In a lucid dream I had a long time ago, I had to fight for any control of the dream. I mean really struggle. When I woke up, I had the feeling I had been fighting a separate mind for control. More than a just a separate mind, a conscious one! I had never had quite so much trouble controlling a dream. Not that it's ever been easy for me, but then, I don't think I had ever tried to bring someone into a dream as I had that time.

I didn't know what to think of it. It had actually felt like something was purposefully acting against me. I almost began to reconsider the divine, if you know what I mean. But yesterday's experience granted me new insights.

With more time and interaction within the lucid dream, I was able to put some thought together "on the fly" - and I did plenty of flying. The subconscious mind is what puts together your dreams. We all know that, but did you ever consider that the subconscious might have an attitude? Maybe it doesn't. But who knows? I'll come back to this point in a minute.

I've looked up all sorts of information on the subconscious mind relating to dreams and the subconscious in general. Too much is unknown, which leads far too many people to simply slap a religious label on it and call it quits. Well that's not good enough for me. When I'm reading an article on dreams and any "spiritualism" is mentioned, I know there's no point to continue reading. I move on. I learn to draw my own consclusions based on my own experiences. I think that's what everyone should do because it's the most reliable kind of research when it comes to dreaming.
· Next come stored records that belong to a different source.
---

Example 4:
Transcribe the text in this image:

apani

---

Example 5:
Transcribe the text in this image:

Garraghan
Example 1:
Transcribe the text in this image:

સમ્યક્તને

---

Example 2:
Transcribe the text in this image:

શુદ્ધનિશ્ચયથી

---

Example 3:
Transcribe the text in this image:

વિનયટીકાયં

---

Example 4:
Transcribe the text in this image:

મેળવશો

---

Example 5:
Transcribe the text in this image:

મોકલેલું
About the "attitude" of my subconscious in my dream, it truly seemed like the longer I was lucid and exerting my will, to what extent I could, the more aggravated my subconscious became. I'm being serious! I thought about it this way: the subconscious mind is responsible for dreaming. It's used to being in control with no interference - dream all you want, just don't get involved, stay out of the way, sit back and enjoy the ride - and it was like my lucidity and control were seen as an intrusion. How dare I move in on its exclusive territory!
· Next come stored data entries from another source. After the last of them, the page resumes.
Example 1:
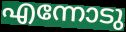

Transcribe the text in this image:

എന്നോടു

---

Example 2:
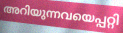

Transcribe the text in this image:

അറിയുന്നവയെപ്പറ്റി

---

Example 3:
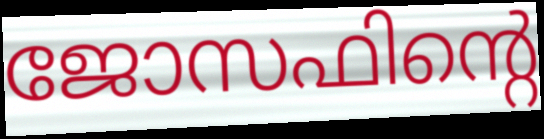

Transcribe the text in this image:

ജോസഫിന്റെ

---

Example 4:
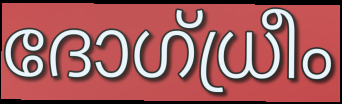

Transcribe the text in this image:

ദോഗ്ധ്രീം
Subtle obstacles began impeding me. For example, I climbed on top of a high arch of a building. I meant to fly out into the night, something I do often in lucid dreams, but then a pronounced fear of heights and death stopped me. No matter how I told myself that I was dreaming and could do this, I couldn't. As much as I knew it was possible, it was impossible. I was at an impasse and forced to climb down.

Then, characters (not controlled by me) were inserted to try to steer me away from what I wanted to do. It was quite obvious too. An example of this: I chose to be a vampire in the dream. I didn't associate myself with a coven or sire or anything from any fiction in the real world. I was free-lance. :) But who had to show up and ruin my fun? Lucien LaCroix from Forever Knight, a figure my subconscious believed I should revere were I really a vampire. And I was in trouble too. Nicholai was missing and it was my fault. I had gone off on my own to do my own thing and now his precious Nicholai was in danger. I was to go out and find him immediately.

Clever. My subconscious tried to use my vampire persona to draw me back into a story it was in control of.

I believe the next step for me is to try to make a truce with my subconscious when it comes to dreaming. Maybe I could be given a passport. Maybe we could draw up a treaty, come up with some agreement that states that if I'm able to become lucid, I should have the right to direct the dream. Negotiating with myself as a separate individual, what a way to do things! Might not be as crazy as it sounds though. Definitely worth it if it furthers my lucid dreaming experiences.

Speaking of furthering lucid dreaming experiences, I've come back from the field with some tips that might be helpful to you. To help keep your lucidity from slipping away, you might try focusing on a pattern nearby. I looked at the flower print wallpaper in one house to refocus myself; I also counted some ceiling tiles in a bathroom. If you find a mirror, look at yourself as you alter your appearance (what I like to call "fun with fangs"). My lucidity begins to fade if I'm in darkness for too long. Run for any light. Talk to yourself, press your fingers into solid objects, alter things with your mind as you pass them, just do anything you can think of that will remind yourself you're in a dream and do them often. Every now and then, stop to appreciate all the detail your subconscious lays out for you. Good luck!